Moscow and Washington are overdue to dispel "suspicions and prejudices on both sides," Russian Foreign Minister Sergey Lavrov said.
SOCHI, Russia—U.S. Secretary of State Mike Pompeo’s first trip to Russia started off on a light note Tuesday as he and Russian Foreign Minister Sergey Lavrov prepared for talks on issues such as arms control aimed at improving relations between Russia and the United States.
Both Pompeo and Lavrov smiled and appeared to be at ease when they greeted each other in the Black Sea city of Sochi, with the secretary of state telling his Russian counterpart “Great to see you again!” The two saw each last week in Finland at a meeting of the eight-member Arctic Council.
Lavrov affirmed that he and Pompeo seeing each other for the second time in less than two weeks “gives certain optimism.”
Moscow and Washington are overdue to dispel “suspicions and prejudices on both sides,” Lavrov said, and to “start building a new constructive framework” of how Russia and the U.S see each other.
Pompeo said in televised remarks at the meeting on Tuesday that he came to Russia because President Donald Trump was “committed to improve this relationship” despite differences between the United States and Russia Syria, Iran, the crisis in Venezuela and other matters.
“I hope that we can find places where we have overlapping interests and can truly begin to build out strong relationships,” Pompeo said, citing the fight against terrorism and regional conflicts as potential areas for co-operation.
Pompeo said improved ties between the two countries, damaged by Russia’s annexation of Crimea in 2014, Russian interference in the 2016 U.S. presidential election and U.S. sanctions against Russia, “will be good not only for our two countries but for the whole world as well.”
Pompeo is expected to meet later with President Vladimir Putin, who had a tour of a military facility on his calendar for a second day in a row.
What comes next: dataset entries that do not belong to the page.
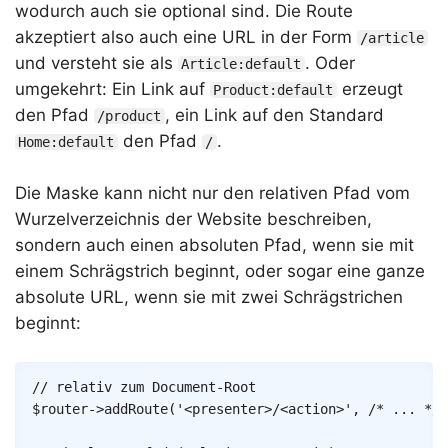
wodurch auch sie optional sind. Die Route
akzeptiert also auch eine URL in der Form
/article
und versteht sie als
. Oder
Article:default
umgekehrt: Ein Link auf
erzeugt
Product:default
den Pfad
, ein Link auf den Standard
/product
den Pfad
.
Home:default
/
Die Maske kann nicht nur den relativen Pfad vom
Wurzelverzeichnis der Website beschreiben,
sondern auch einen absoluten Pfad, wenn sie mit
einem Schrägstrich beginnt, oder sogar eine ganze
absolute URL, wenn sie mit zwei Schrägstrichen
beginnt:
Copy
// relativ zum Document-Root
$router
->
addRoute
(
'<presenter>/<action>'
,
/* ... */
)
A Kremlin spokesman rejected the notion that Putin’s schedule was an intentional “message” for the U.S. administration.
Lavrov and Pompeo are likely to talk about arms control after the U.S. pulled out of the INF, a key post-Cold War security treaty, and indicated its interests in a new agreement that also includes China.
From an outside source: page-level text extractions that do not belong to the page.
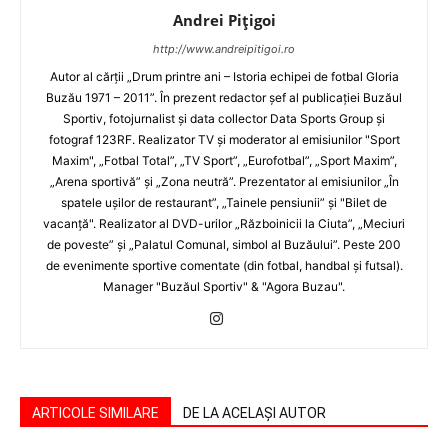
Andrei Pițigoi
http://www.andreipitigoi.ro
Autor al cărţii „Drum printre ani – Istoria echipei de fotbal Gloria
Buzău 1971 – 2011”. În prezent redactor şef al publicaţiei Buzăul
Sportiv, fotojurnalist şi data collector Data Sports Group şi
fotograf 123RF. Realizator TV şi moderator al emisiunilor "Sport
Maxim", „Fotbal Total”, „TV Sport”, „Eurofotbal”, „Sport Maxim”,
„Arena sportivă” şi „Zona neutră”. Prezentator al emisiunilor „În
spatele uşilor de restaurant”, „Tainele pensiunii” şi "Bilet de
vacanţă". Realizator al DVD-urilor „Războinicii la Ciuta”, „Meciuri
de poveste” şi „Palatul Comunal, simbol al Buzăului”. Peste 200
de evenimente sportive comentate (din fotbal, handbal şi futsal).
Manager "Buzăul Sportiv" & "Agora Buzau".
ARTICOLE SIMILARE
DE LA ACELAȘI AUTOR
Iran is another pressing issue after Trump withdrew a year ago from a 2015 nuclear agreement between six world powers and Iran, and reinstated economic sanctions on Iran’s energy and finance sectors. Russia is one of the remaining signatories, and Lavrov is likely to stress to Pompeo the deal’s importance for international security.
Russia and the U.S. also do not see eye to eye when it comes to Syria where government forces have been leading a major offensive against the last rebel-held province in recent weeks. The U.S. has urged Russia to end escalating airstrikes in the province of Idlib, while Moscow insists that its role there is limited.
“Let’s try and see what happens,” Lavrov said before he and Pompeo went behind closed doors for their meeting.